B. The stem is loaded with myeloma buzzwords: older adult, bone pain, recurrent infections (from depleted normal immunoglobulins), anemia, renal dysfunction, and hypercalcemia. The myeloma chews up bone and dumps calcium into the blood. High calcium activates trypsinogen prematurely inside the pancreatic duct, which kicks off the enzyme cascade and gives you pancreatitis.

A: Familial hypertriglyceridemia drives pancreatitis in young patients, and the labs would show triglycerides screaming above 1000, not calcium of 13. Break it down: If the lab spike is calcium and the patient is over 60 with bone pain, it's myeloma.

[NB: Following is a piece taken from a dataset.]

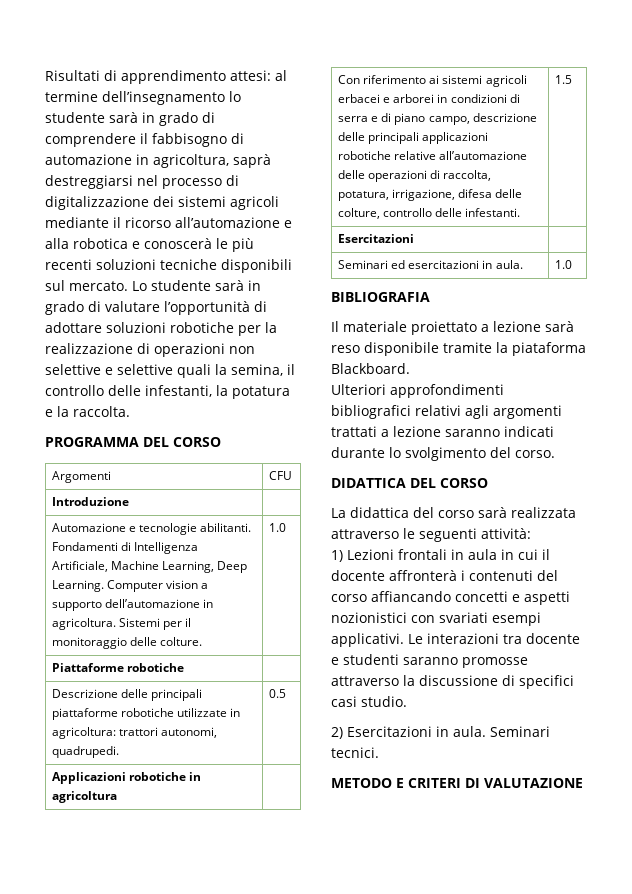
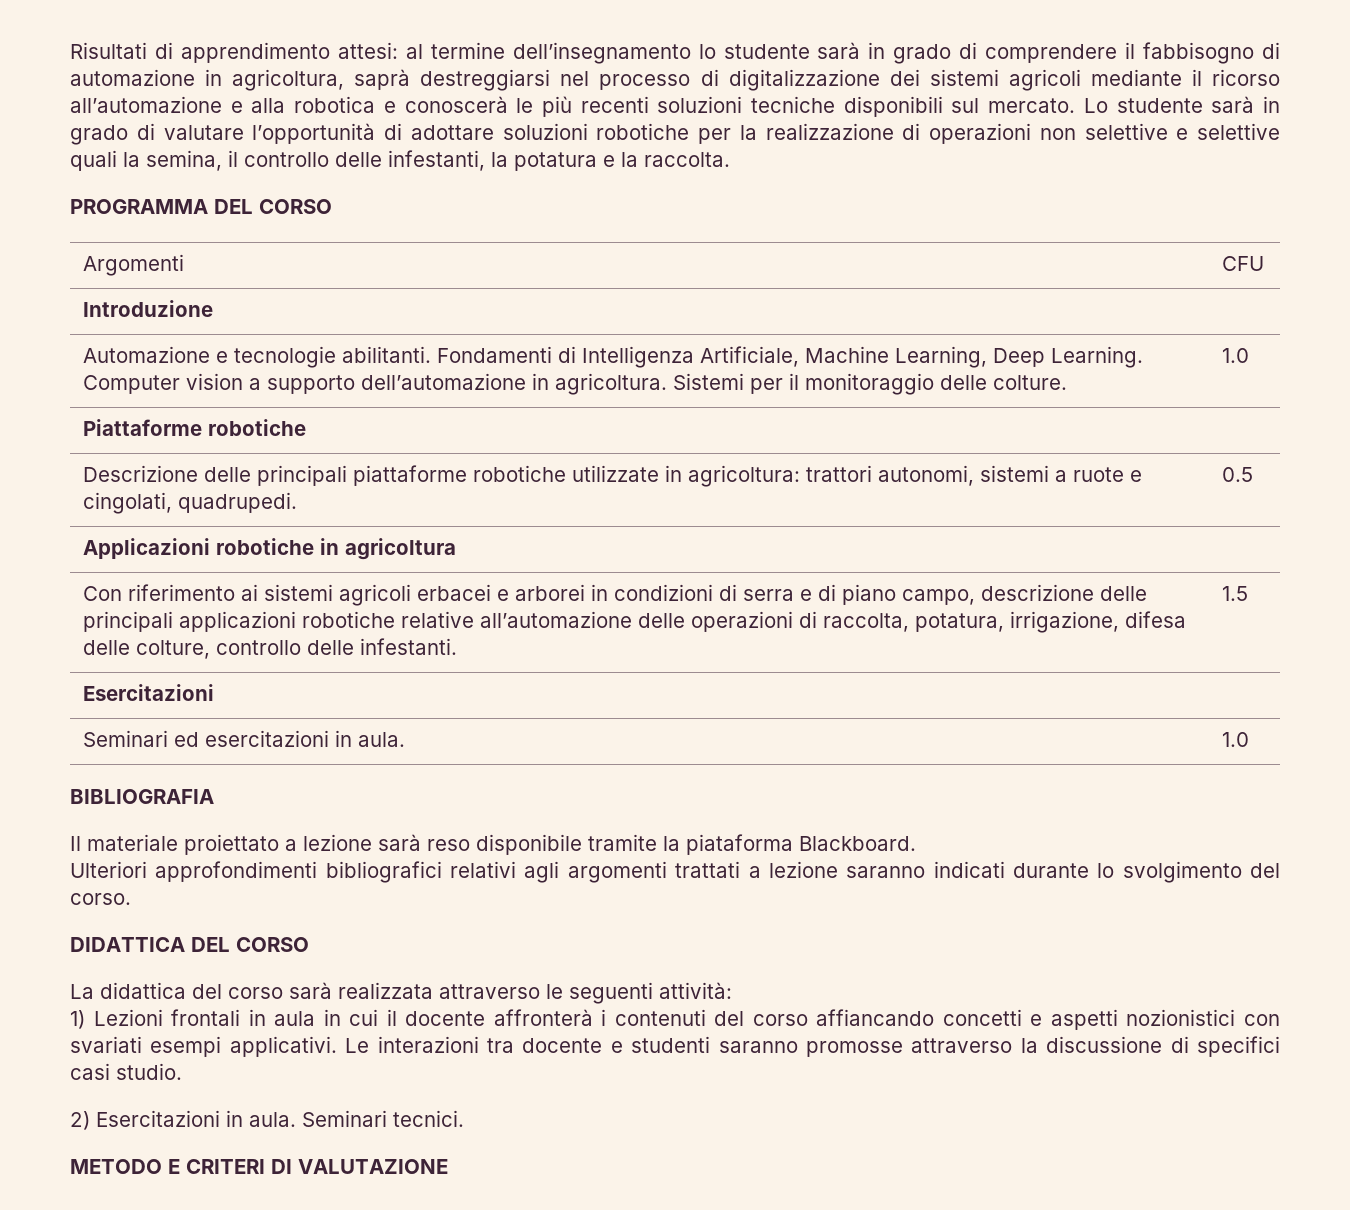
(218, 732) none -> [980,465,1143,482] [83,492,173,514] sistemi a ruote e cingolati,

C: Alcohol pancreatitis is real and common, but it doesn't make calcium go up. You'd see the binge story and normal-to-low calcium. The stem here is screaming bone disease, not bottle. Break it down: Alcoholism is #2 in adults, but bone pain + anemia + high calcium screams myeloma every time.

D: Coxsackie B is the kid answer. Think mumps-and-friends in a child with a viral prodrome, not a 64-year-old man with bone pain. Break it down: Coxsackie B is the peds infection cause, not the adult answer when myeloma labs are present.